= EXERCISE INSTRUCTIONS =
1. In the forum thread about LDA input, which class does the reply suggest for writing the sequence file?
2. Carry on the forum thread about LDA input from the point where it stops.

= READING PASSAGE =
--- begin ---
You are viewing a plain text version of this content. The canonical link for it is here.
Posted to user@mahout.apache.org by Aneesha <an...@gmail.com> on 2012/04/29 07:11:48 UTC

LDA input

I create sequential file and create vector for k-means. Is it the same input we
need to use for Latent Dirichlet Allocation????  


Re: LDA input

Posted by ivan obeso <se...@gmail.com>.
Yes. You make a sequencial file using, for example, the SequenceFile.Writer
class writing the name of the file as key, and all the content as the
value. You can write as files as you want into the sequence file.

Then, you use this *.seq as a input for DocumentProcessor.tokenizeDocuments
to tokenize this file (you can use here a stemmer). The result of this is a
folder with the files containing the tokens. This folder must be the input
of the DictionaryVectorizer.createTermFrequencyVectors class to create the
TFvectors of the corpus. Finally, this folder is the input of the LDA
algotithm that you can use with the "bin/mahout lda" tool, or calling it
from a java program.
--- end ---
= DATA SUPPLIED =
--- begin ---
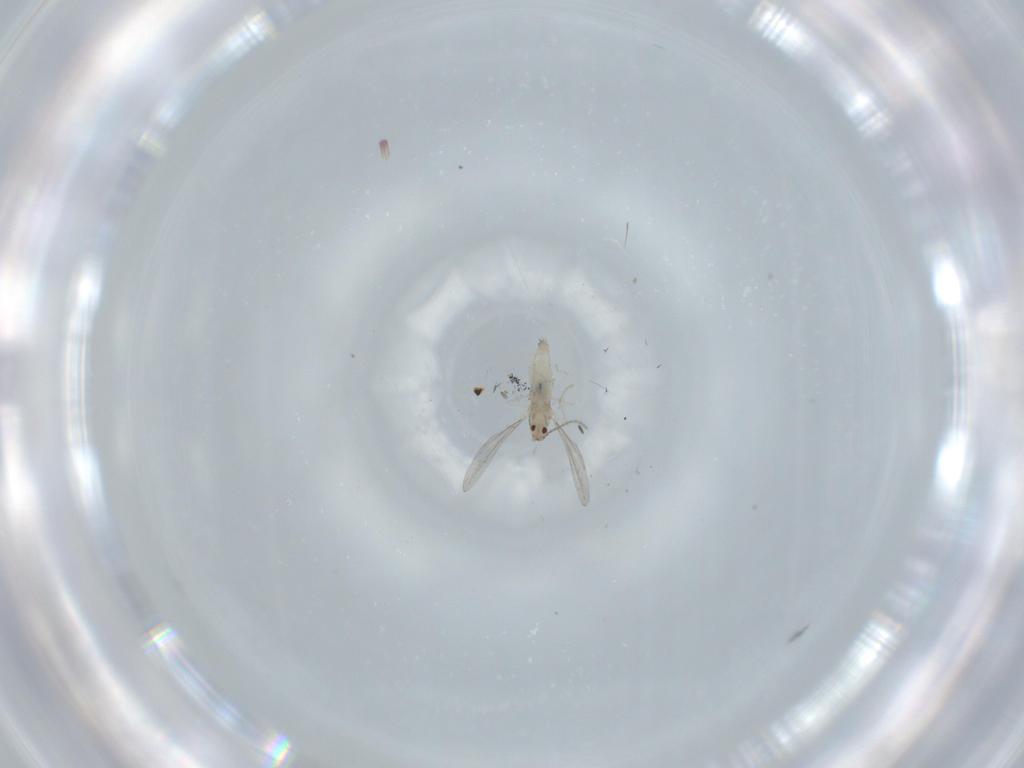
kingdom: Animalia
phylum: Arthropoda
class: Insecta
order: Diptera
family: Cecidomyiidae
--- end ---
--- begin ---
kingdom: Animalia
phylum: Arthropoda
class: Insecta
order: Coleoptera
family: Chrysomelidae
--- end ---
= RESPONSES BY TASK =
1. The SequenceFile.Writer class.

2.
It's not necesary clustering for running the lda algorithm, because it
makes a clustering process itself.

[https://cwiki.apache.org/MAHOUT/latent-dirichlet-allocation.html]

On Sun, Apr 29, 2012 at 1:11 AM, Aneesha <an...@gmail.com> wrote:

> I create sequential file and create vector for k-means. Is it the same
> input we
> need to use for Latent Dirichlet Allocation????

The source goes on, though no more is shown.